- [Texte proposé]
L’année 2021 s’est refermée sur une bonne louche de morosité, un petit mijoté d’interrogations, un zeste de sourires à peine esquissés : si, avec 2022, on osait l’espoir ?
Les salles de spectacle peinent à faire le plein mais un frémissement s’est produit en décembre, les projets ne sont pas coulés dans le bronze mais l’imagination et la volonté, venues des artistes eux-mêmes, semblent redessiner des paysages, et une brise de liberté se lève, sans être encore un vent exaltant : tout le monde en veut, tout le monde y croit. J’en veux pour preuve quelques signes qui font le pari du renouveau, ici un livre, là des disques : alors, respirons à fond, relevons la tête, le corps, ouvrons nos oreilles, nos yeux, et haut les cœurs !
Par exemple, un livre (avec CD) signé Elodie Fondacci, l’animatrice des midis de Radio Classique, qui enchante ceux qui veulent faire une pause avec de belles pages musicales proposées par la voix de cette Elodie-mélodie qui sait d’un détail historique, d’un adjectif choisi, d’un doigt pointé vers l’oreille, donner envie de rester à l’écoute.

- [Lignes du corpus]
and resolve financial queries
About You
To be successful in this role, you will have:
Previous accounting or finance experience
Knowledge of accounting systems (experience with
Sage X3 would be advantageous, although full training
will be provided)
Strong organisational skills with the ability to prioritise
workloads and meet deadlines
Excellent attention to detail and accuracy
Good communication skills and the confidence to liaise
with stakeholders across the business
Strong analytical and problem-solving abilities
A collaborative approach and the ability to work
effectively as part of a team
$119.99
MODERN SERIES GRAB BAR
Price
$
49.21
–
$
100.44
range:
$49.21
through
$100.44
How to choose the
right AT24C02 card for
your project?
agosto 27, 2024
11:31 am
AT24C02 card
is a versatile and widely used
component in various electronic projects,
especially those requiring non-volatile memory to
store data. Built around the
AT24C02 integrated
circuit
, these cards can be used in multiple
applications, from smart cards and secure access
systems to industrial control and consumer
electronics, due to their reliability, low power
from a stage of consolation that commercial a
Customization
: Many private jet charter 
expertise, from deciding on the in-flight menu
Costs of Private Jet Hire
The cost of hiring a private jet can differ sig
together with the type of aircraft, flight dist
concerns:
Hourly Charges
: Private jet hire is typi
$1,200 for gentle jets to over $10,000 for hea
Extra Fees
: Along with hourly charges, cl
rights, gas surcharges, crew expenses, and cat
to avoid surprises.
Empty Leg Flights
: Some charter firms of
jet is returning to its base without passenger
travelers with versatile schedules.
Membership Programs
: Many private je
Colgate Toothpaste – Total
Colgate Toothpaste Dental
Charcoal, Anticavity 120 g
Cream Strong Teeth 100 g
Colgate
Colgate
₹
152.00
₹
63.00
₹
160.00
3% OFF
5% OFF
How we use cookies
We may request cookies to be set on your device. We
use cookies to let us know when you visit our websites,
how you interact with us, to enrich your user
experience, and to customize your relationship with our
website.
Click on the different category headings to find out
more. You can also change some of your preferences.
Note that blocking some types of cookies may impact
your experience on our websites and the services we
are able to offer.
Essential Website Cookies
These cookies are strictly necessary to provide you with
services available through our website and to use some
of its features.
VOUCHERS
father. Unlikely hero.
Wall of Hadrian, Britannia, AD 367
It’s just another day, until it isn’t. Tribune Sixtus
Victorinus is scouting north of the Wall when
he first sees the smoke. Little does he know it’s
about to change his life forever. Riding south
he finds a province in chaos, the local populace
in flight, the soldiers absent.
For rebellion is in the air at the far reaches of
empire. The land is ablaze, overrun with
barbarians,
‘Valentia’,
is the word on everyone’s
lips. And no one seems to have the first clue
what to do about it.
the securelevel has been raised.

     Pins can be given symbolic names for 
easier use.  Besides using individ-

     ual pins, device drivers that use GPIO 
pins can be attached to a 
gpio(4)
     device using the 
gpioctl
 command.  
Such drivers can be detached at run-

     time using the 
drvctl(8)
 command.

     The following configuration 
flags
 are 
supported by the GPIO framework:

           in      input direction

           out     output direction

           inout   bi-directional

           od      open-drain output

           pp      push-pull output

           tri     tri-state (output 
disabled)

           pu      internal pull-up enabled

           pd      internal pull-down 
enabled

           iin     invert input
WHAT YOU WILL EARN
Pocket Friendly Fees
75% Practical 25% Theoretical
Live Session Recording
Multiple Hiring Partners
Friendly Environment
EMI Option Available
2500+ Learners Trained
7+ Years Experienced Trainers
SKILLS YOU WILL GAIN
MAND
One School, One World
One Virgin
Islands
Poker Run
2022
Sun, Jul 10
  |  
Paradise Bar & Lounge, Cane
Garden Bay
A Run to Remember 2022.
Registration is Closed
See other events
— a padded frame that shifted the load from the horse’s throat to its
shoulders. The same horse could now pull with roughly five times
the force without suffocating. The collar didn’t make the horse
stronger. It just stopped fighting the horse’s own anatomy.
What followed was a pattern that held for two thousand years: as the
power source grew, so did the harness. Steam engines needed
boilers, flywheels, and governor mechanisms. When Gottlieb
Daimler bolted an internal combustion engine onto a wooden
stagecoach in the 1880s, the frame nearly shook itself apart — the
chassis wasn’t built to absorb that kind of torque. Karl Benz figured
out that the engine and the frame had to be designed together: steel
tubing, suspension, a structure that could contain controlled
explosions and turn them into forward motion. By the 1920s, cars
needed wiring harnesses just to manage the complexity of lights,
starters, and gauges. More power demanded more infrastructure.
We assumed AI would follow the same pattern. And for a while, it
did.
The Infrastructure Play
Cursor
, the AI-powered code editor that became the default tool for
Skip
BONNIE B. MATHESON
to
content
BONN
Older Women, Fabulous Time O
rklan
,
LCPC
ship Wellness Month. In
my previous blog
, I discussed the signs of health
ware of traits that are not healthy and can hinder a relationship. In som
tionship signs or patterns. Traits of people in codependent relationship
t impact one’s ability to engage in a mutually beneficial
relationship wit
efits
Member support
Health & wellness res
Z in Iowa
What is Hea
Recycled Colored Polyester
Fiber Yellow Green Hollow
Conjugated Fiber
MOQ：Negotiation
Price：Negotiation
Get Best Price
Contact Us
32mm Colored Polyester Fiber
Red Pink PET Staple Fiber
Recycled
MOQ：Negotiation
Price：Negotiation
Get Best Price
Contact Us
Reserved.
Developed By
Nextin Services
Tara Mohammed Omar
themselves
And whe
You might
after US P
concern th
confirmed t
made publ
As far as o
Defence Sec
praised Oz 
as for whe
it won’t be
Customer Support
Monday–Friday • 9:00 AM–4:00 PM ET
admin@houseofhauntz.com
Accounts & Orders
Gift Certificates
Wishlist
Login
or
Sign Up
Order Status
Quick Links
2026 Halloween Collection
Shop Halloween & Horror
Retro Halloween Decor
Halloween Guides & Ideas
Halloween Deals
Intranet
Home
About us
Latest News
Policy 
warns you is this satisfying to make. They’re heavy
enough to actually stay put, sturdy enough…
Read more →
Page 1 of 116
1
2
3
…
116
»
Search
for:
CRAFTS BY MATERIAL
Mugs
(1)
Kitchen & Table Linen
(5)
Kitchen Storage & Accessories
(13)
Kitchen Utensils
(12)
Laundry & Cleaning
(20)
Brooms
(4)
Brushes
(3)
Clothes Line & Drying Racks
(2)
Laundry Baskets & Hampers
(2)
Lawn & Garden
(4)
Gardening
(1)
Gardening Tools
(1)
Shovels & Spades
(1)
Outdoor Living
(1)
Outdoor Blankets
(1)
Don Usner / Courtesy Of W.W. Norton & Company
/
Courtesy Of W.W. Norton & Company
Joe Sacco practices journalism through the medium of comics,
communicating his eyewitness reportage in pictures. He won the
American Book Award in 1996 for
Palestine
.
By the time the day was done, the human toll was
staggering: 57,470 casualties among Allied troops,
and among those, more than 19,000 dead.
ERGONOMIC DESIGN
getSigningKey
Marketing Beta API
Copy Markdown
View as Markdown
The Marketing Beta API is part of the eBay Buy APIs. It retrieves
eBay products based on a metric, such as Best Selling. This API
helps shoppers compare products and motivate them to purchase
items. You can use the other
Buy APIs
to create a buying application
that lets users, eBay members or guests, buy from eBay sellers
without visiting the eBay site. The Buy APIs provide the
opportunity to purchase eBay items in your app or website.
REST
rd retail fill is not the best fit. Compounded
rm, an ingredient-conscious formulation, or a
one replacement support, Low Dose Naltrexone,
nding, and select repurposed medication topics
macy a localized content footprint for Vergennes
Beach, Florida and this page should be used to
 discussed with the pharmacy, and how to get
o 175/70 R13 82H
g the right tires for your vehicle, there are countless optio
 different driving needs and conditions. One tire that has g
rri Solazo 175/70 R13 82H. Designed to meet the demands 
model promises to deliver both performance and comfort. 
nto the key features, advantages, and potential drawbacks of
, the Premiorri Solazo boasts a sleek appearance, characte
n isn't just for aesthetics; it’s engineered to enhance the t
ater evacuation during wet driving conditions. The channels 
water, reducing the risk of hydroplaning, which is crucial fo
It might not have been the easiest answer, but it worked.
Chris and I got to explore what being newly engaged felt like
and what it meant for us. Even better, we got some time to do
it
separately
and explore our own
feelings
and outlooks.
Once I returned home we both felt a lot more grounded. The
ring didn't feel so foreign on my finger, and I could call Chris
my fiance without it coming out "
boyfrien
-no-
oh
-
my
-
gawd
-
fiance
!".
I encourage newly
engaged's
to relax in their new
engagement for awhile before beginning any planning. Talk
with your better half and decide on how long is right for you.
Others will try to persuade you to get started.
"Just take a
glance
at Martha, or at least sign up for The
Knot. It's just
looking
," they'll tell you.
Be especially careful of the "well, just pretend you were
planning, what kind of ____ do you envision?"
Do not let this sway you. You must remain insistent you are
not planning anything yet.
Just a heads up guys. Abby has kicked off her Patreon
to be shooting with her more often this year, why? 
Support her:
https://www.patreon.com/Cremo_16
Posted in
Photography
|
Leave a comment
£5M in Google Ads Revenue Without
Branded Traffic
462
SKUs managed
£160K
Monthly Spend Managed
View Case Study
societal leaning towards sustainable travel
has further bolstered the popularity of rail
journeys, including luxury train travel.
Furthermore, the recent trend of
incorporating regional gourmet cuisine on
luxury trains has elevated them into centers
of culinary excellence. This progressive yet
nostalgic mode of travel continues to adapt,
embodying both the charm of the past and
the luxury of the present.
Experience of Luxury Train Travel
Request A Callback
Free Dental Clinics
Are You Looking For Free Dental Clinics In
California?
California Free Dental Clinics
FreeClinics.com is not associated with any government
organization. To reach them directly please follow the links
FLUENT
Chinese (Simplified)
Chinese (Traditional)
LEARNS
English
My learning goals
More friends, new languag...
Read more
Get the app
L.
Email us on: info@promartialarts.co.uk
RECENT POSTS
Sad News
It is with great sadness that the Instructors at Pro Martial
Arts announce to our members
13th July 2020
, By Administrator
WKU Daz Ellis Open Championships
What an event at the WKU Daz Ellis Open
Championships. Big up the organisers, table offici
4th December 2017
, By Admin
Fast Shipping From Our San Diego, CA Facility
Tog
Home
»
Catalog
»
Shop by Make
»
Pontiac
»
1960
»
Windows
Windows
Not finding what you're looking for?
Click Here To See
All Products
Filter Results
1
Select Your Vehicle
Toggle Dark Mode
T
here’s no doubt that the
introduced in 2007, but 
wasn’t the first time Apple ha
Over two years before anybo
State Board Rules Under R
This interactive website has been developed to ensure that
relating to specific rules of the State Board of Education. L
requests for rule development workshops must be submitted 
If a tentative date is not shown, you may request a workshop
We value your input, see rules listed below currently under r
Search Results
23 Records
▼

- [Pistes d'exploration]
1. Répondez brièvement à ces questions sur le texte proposé.
(a) Sur quoi l'année 2021 s'est-elle refermée ?
(b) En quel mois un frémissement s'est-il produit dans les salles de spectacle ?
(c) Quels moments de quelle radio Elodie Fondacci anime-t-elle ?
2. Rédigez la suite du texte proposé sur les signes de renouveau attendus en 2022, en reprenant après sa dernière phrase.
Ces lignes sont tirées d'une source différente de celle du texte proposé.

- [Réponses proposées]
1.
(a) Sur une bonne louche de morosité, un petit mijoté d'interrogations et un zeste de sourires à peine esquissés.
(b) En décembre.
(c) Les midis de Radio Classique.

2.
C’est le même effet que produit son livre, Une petite histoire de la musique classique (First), qui s’adresse aux jeunes de 7 à 107 ans : une écriture fluide, des mots soulignés pour marquer ce qui est à retenir de cette balade dans le temps, un cheminement intelligemment balisé avec quelques judicieux encadrés sur le statut du compositeur ou celui de l’artiste, qui montrent clairement l’évolution historique de la société musicale, quelques anecdotes bienvenues, le contrepoint parfaitement présenté (comme à la radio) de la vingtaine d’extraits musicaux, tout est simple, lumineux, avec la richesse délicate et poétique des illustrations de Mügluck. À lire seul, à deux, à trois, et à faire lire à toute la famille !
Autre bonheur à consommer sans modération, La Fille de Madame Angot, l’opéra-comique de Charles Lecocq (CHOC ce mois-ci), salué en son temps par le redoutable critique Eduard Hanslick, qui revit dans un enregistrement absolument épatant, assurément le meilleur de la (mince) discographie. Tout brille et resplendit dans cette parodie alerte du Paris du Directoire, menée par une brillante Anne-Catherine Gillet entourée de voix vives, Véronique Gens, Mathias Vidal, sous la baguette de Sébastien Rouland, et dans une version épurée et soignée réalisée par le Palazzetto Bru Zane, ce Centre de musique romantique française dont on ne dira jamais assez combien le travail, sous la direction d’Alexandre Dratwicki, est devenu indispensable.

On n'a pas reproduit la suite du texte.